When S.S. covered up C.S, when she fell asleep on the floor, she was not naked. He did not use a towel to cover her according to his testimony.
The nurse testified C.S. did not display obvious signs of intoxication when she interacted with her later that day, despite her BAC being 179 mg/100 ml (Exhibit 5, Toxicology Report)
C.S. described herself as an “experienced drinker” who often engaged in binge drinking on weekends. She admitted being hungover at the hospital.
38In considering the totality of the evidence here I must also consider the credibility and reliability of the witnesses. I accept the evidence of the nurse as it was not controversial, and the parties agreed the SAEK report could be relied upon.
39S.S. was credible.

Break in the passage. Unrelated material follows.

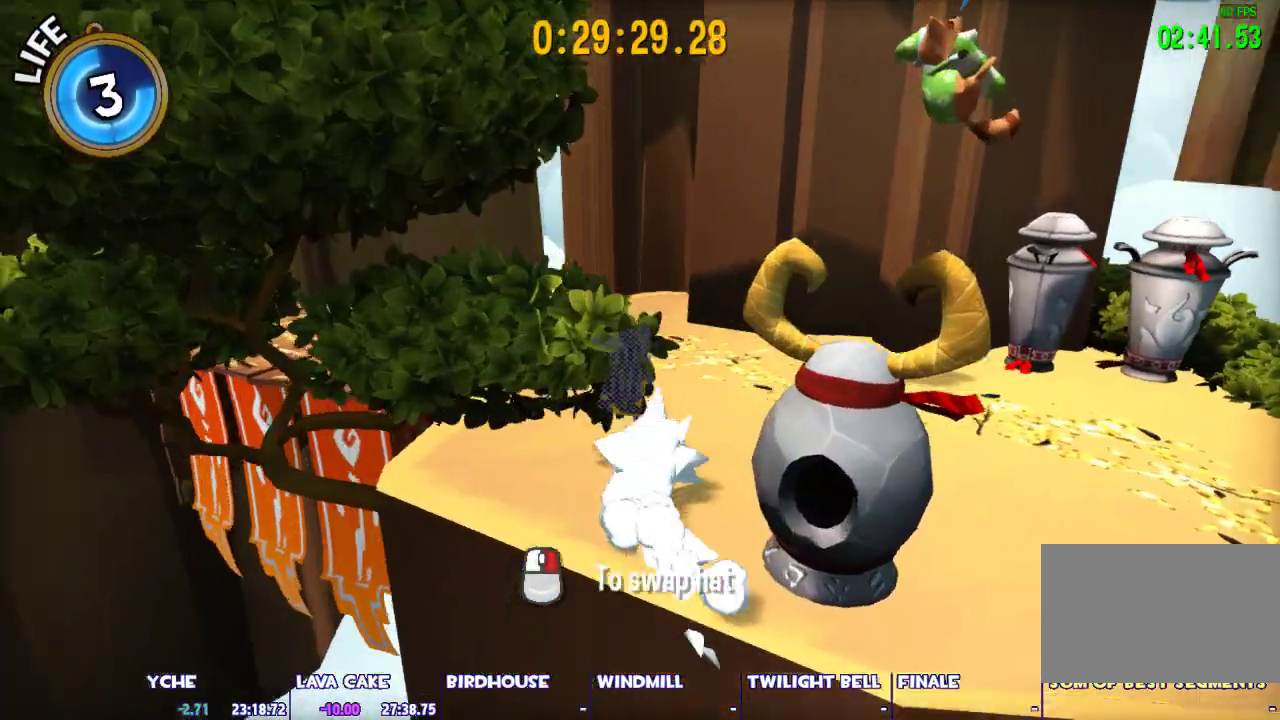
{"keys": ["a", "s", "space"], "mouse": [], "events": [[83, "a", "down"], [217, "w", "up"], [367, "s", "down"], [400, "shift", "up"], [450, "space", "down"]]}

He was trying his best to recall what occurred that night, but he was also candid he was intoxicated and could not remember everything that happened and did not witness any sexual activity between C.S. and J.F. Further, the videos with S.S. tend to corroborate his testimony about C.S. clothing and behaviour. He noted C.S. was intoxicated and teased her about it when he arrived. He noted she was getting more intoxicated as the night went on, and notes she slurred her words and was unsteady on her feet. His evidence was uncontroverted. I accept his evidence.
40C.S. was a credible witness and was honest about what she could recall and admitted what she could not. She was clearly taken aback when she saw the hallway videos and her interactions with the two men. Her evidence was corroborated by the other witnesses in several respects. I accept her evidence.
41Any inconsistencies between the witnesses’ evidence were minor and did not give me pause given they were related to corollary matters and not material or significant in nature.
42Based on the evidence I accept in the matter, including the circumstantial evidence presented, I find I can reasonably infer C.S. was intoxicated to the level of incapacitation such that she would not have consented to sexual activity with J.F. because:
Her plan that night was to have drinks with him and then send him home.
J.F. instigated the drinking and provided the alcohol.
They have known each other most of their lives and are related.
The video of J.F. reaching into C.S. bra with her pushing his hands away and crossing her arms demonstrate she was not interested in his advances.
The last thing S.S. remembered was C.S. asleep on the floor, and that is where she woke up, according to his evidence.
She awoke naked with no memory of what happened which caused her great distress and upset.
She accused both men of sexually assaulting her.
J.F. denied sexual contact with her and left her apartment before police arrived to question them. The DNA tests prove J.F. had sexual contact with C.S.
When S.S. tried to calm her down, C.S. shoved him away causing him to fall and cut his head, demonstrating how upset and angry she was.
C.S. blood alcohol level on the afternoon of January 21, 2023, was 179 mg/100 ml and her urine level was 307 mg/100ml (Toxicology Report).
She estimated she possibly drank 30 oz of liquor over the course of about 4 hours. (See Exhibit 1 SAEK Report)
She was searching for her cell phone to call police and had to resort to having a staff person at the apartments call police for her.
She submitted to the SAEK and expressed concern over possible STI.
The videos show a marked deterioration in her gross motor skills over the course of the night.
43Therefore, I find J.F. guilty of sexually assaulting C.S. on the night of January 21, 2023. He failed to obtain consent, or he was wilfully blind to C.S. ability to consent. (The mens rea element) To be clear, I find the video at 5:09 am shows a sexual assault, and I find the sexual activity in the living room was not consensual given C.S. was either unconscious and incapable of consenting, or she suffered incapacitation due to intoxication which the crown has proven beyond a reasonable doubt.
44Counsel can canvass dates for setting the sentencing phase of this matter.